History of The Shanley Building (1935)
Location: 7800 Maryland Avenue
Clayton, MO 63105
Source: Internet search

Harris Armstrong designed this office building which was commissioned by the orthodontist Dr. Leo M. Shanley.
The Shanley building was the first expression of the International style in this part of the country. Its design
won Armstrong a silver medal at the Paris Exposition of 1937, and it is still a building admired by many
architects. Dr. Shanley had been impressed by the modern house displayed at the Century of Progress Exhibition
in Chicago in 1933. While he didn’t want to live in such a structure, he saw its functional potential and
commissioned Armstrong to design his working space. Inspired by the designs of Le Corbusier and Neutra,
Armstrong created a building designed specifically to cope with the problems of the orthodontist. He designed
the furniture, lamps, hardware, light fixtures, and fire tools as well as the structure itself. The building is
characteristic of the International Style, with its undecorated use of projecting and receding cubical masses
and its concrete and glass block. The building was renovated and somewhat altered recently, after it passed
from the ownership of Dr. Shanley’s son, also an orthodontist.

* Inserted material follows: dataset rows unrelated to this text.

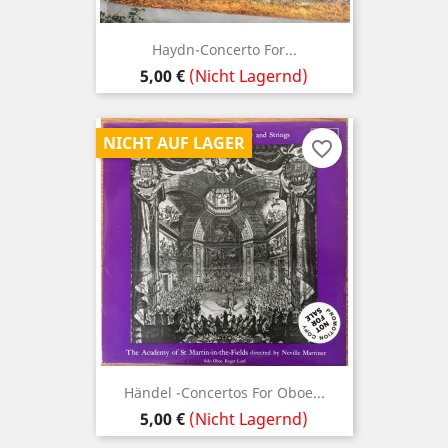
Haydn-Concerto For...
Preis
5,00 €
(Nicht Lagernd)
NICHT AUF LAGER
favorite_border
Händel -Concertos For Oboe...
Preis
5,00 €
(Nicht Lagernd)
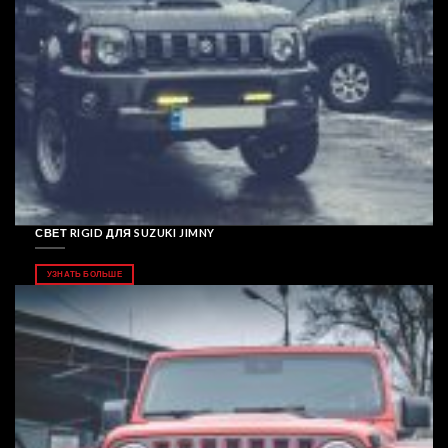
СВЕТ RIGID ДЛЯ SUZUKI JIMNY
УЗНАТЬ БОЛЬШЕ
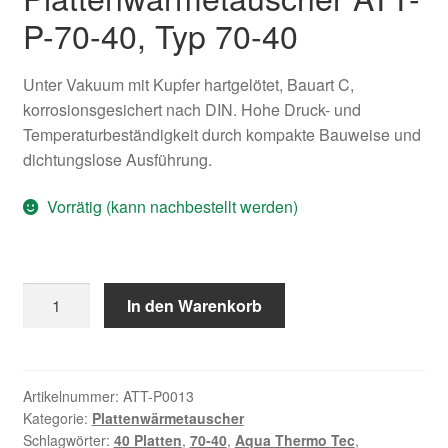
Kasse
P-70-40, Typ 70-40
Über uns
Unter Vakuum mit Kupfer hartgelötet, Bauart C,
korrosionsgesichert nach DIN. Hohe Druck- und
Warenkorb
Temperaturbeständigkeit durch kompakte Bauweise und
dichtungslose Ausführung.
Vorrätig (kann nachbestellt werden)
Plattenwärmetauscher
In den Warenkorb
ATT-
P-
70-
40
Artikelnummer:
ATT-P0013
Kategorie:
Plattenwärmetauscher
Menge
Schlagwörter:
40 Platten
,
70-40
,
Aqua Thermo Tec
,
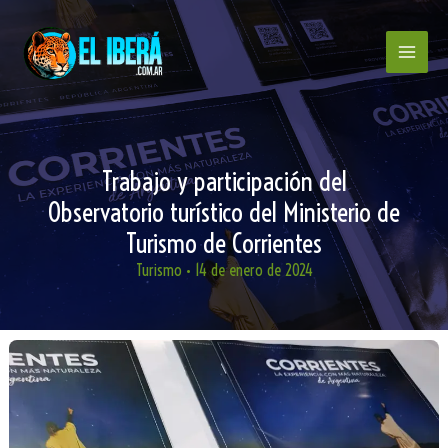
Ir
al
contenido
Trabajo y participación del
Observatorio turístico del Ministerio de
Turismo de Corrientes
Turismo
•
14 de enero de 2024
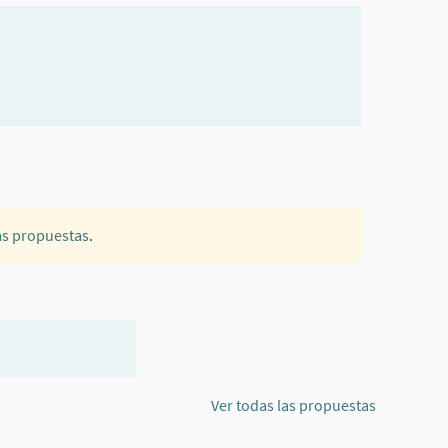
as propuestas
.
Ver todas las propuestas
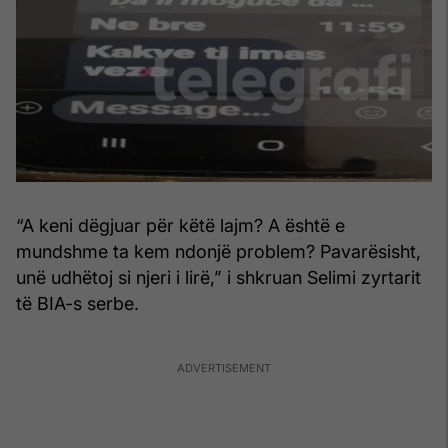
“A keni dëgjuar për këtë lajm? A është e
mundshme ta kem ndonjë problem? Pavarësisht,
unë udhëtoj si njeri i lirë,” i shkruan Selimi zyrtarit
të BIA-s serbe.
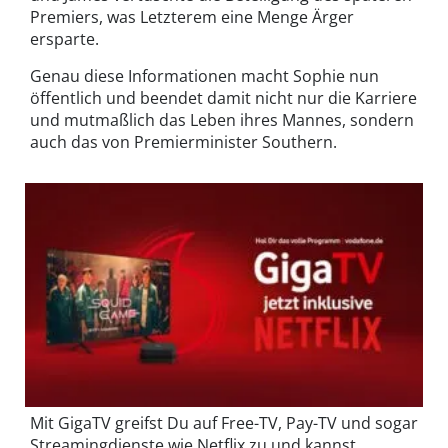
Premiers, was Letzterem eine Menge Ärger
ersparte.
Genau diese Informationen macht Sophie nun
öffentlich und beendet damit nicht nur die Karriere
und mutmaßlich das Leben ihres Mannes, sondern
auch das von Premierminister Southern.
Mit GigaTV greifst Du auf Free-TV, Pay-TV und sogar
Streamingdienste wie Netflix zu und kannst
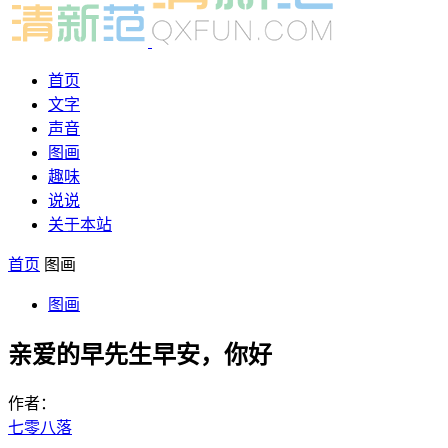
首页
文字
声音
图画
趣味
说说
关于本站
首页
图画
图画
亲爱的早先生早安，你好
作者：
七零八落
-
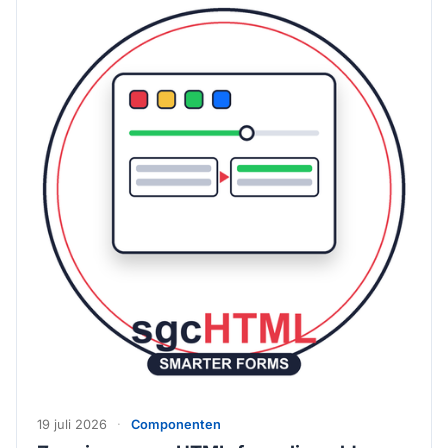
19 juli 2026
·
Componenten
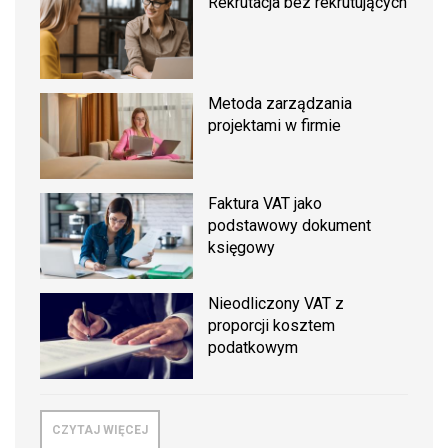
Rekrutacja bez rekrutujących
Metoda zarządzania
projektami w firmie
Faktura VAT jako
podstawowy dokument
księgowy
Nieodliczony VAT z
proporcji kosztem
podatkowym
CZYTAJ WIĘCEJ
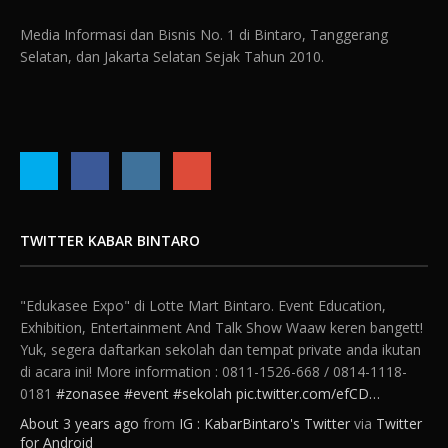
Media Informasi dan Bisnis No. 1 di Bintaro, Tanggerang
Selatan, dan Jakarta Selatan Sejak Tahun 2010.
TWITTER KABAR BINTARO
"Edukasee Expo" di Lotte Mart Bintaro. Event Education,
Exhibition, Entertainment And Talk Show Waaw keren bangett!
Yuk, segera daftarkan sekolah dan tempat private anda ikutan
di acara ini! More information : 0811-1526-668 / 0814-1118-
0181
#zonasee
#event
#sekolah
pic.twitter.com/efCD…
About 3 years ago
from
IG : KabarBintaro's Twitter
via
Twitter
for Android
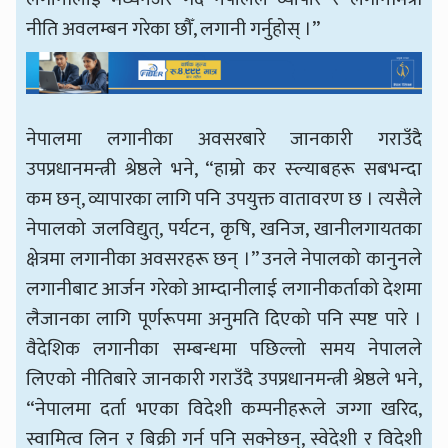
नीति अवलम्बन गरेका छौँ, लगानी गर्नुहोस् ।”
नेपालमा लगानीका अवसरबारे जानकारी गराउँदै
उपप्रधानमन्त्री श्रेष्ठले भने, “हाम्रो कर स्ल्याबहरू सबभन्दा
कम छन्, व्यापारका लागि पनि उपयुक्त वातावरण छ । त्यसैले
नेपालको जलविद्युत्, पर्यटन, कृषि, खनिज, खानीलगायतका
क्षेत्रमा लगानीका अवसरहरू छन् ।” उनले नेपालको कानुनले
लगानीबाट आर्जन गरेको आम्दानीलाई लगानीकर्ताको देशमा
लैजानका लागि पूर्णरूपमा अनुमति दिएको पनि स्पष्ट पारे ।
वैदेशिक लगानीका सम्बन्धमा पछिल्लो समय नेपालले
लिएको नीतिबारे जानकारी गराउँदै उपप्रधानमन्त्री श्रेष्ठले भने,
“नेपालमा दर्ता भएका विदेशी कम्पनीहरूले जग्गा खरिद,
स्वामित्व लिन र बिक्री गर्न पनि सक्नेछन्, स्वेदेशी र विदेशी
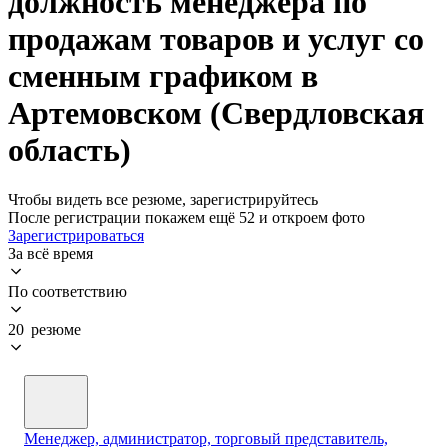
должность менеджера по
продажам товаров и услуг со
сменным графиком в
Артемовском (Свердловская
область)
Чтобы видеть все резюме, зарегистрируйтесь
После регистрации покажем ещё 52 и откроем фото
Зарегистрироваться
За всё время
По соответствию
20 резюме
Менеджер, администратор, торговый представитель,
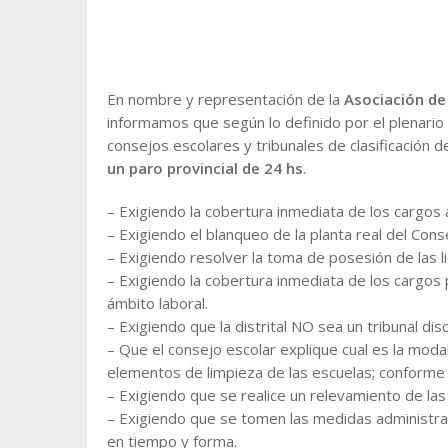
En nombre y representación de la
Asociación de
informamos que según lo definido por el plenario 
consejos escolares y tribunales de clasificación de
un paro provincial de 24 hs
.
– Exigiendo la cobertura inmediata de los cargos 
– Exigiendo el blanqueo de la planta real del Cons
– Exigiendo resolver la toma de posesión de las li
– Exigiendo la cobertura inmediata de los cargos p
ámbito laboral.
– Exigiendo que la distrital NO sea un tribunal disc
– Que el consejo escolar explique cual es la moda
elementos de limpieza de las escuelas; conforme al
– Exigiendo que se realice un relevamiento de las 
– Exigiendo que se tomen las medidas administr
en tiempo y forma.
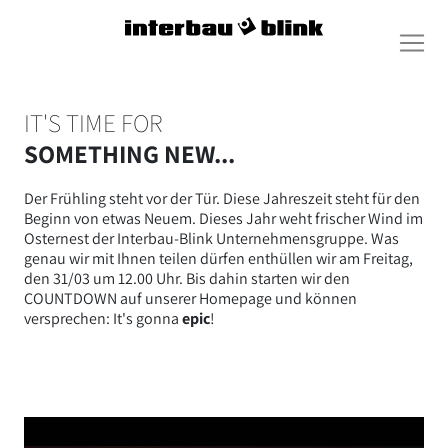
IT'S TIME FOR
SOMETHING NEW...
Der Frühling steht vor der Tür. Diese Jahreszeit steht für den
Beginn von etwas Neuem. Dieses Jahr weht frischer Wind im
Osternest der Interbau-Blink Unternehmensgruppe. Was
genau wir mit Ihnen teilen dürfen enthüllen wir am Freitag,
den 31/03 um 12.00 Uhr. Bis dahin starten wir den
COUNTDOWN auf unserer Homepage und können
versprechen: It's gonna
epic
!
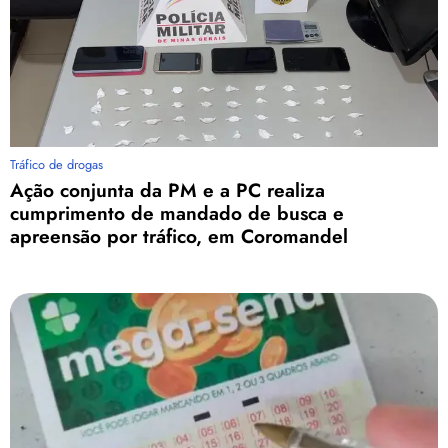
Tráfico de drogas
Ação conjunta da PM e a PC realiza
cumprimento de mandado de busca e
apreensão por tráfico, em Coromandel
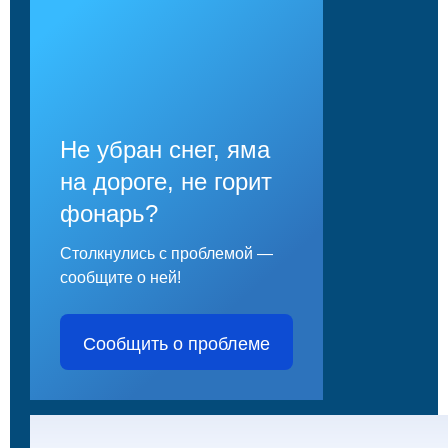
Не убран снег, яма
на дороге, не горит
фонарь?
Столкнулись с проблемой —
сообщите о ней!
Сообщить о проблеме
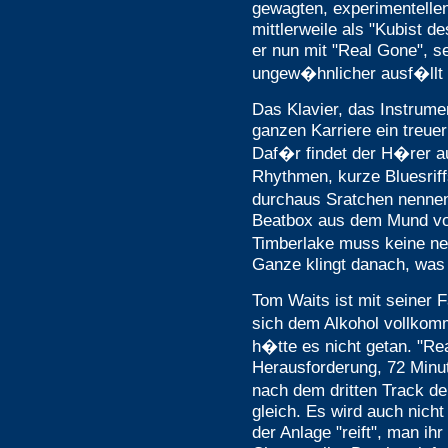
gewagten, experimentellen 
mittlerweile als "Kubist d
er nun mit "Real Gone", s
ungew�hnlicher ausf�llt 
Das Klavier, das Instrume
ganzen Karriere ein treuer
Daf�r findet der H�rer a
Rhythmen, kurze Bluesrif
durchaus Sratchen nennen
Beatbox aus dem Mund vo
Timberlake muss keine n
Ganze klingt danach, was 
Tom Waits ist mit seiner 
sich dem Alkohol vollko
h�tte es nicht getan. "Rea
Herausforderung, 72 Minu
nach dem dritten Track de
gleich. Es wird auch nicht
der Anlage "reift", man ihr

It is listed on the National Register and has
received many other honors, but is endangered by the development of downtown Clayton.
This dentist's office building is one of the earliest Modernist buildings in the St. Louis area. Finished in
stuccoed concrete, it strives to achieve a purity of forms -- absolute, unblemished geometric shapes,
overlapping and intertwining.
The building remains in use as office space today. Architect Harris Armstrong was one of the city's
greatest Modernist designers; several of his buildings still dot the cityscape.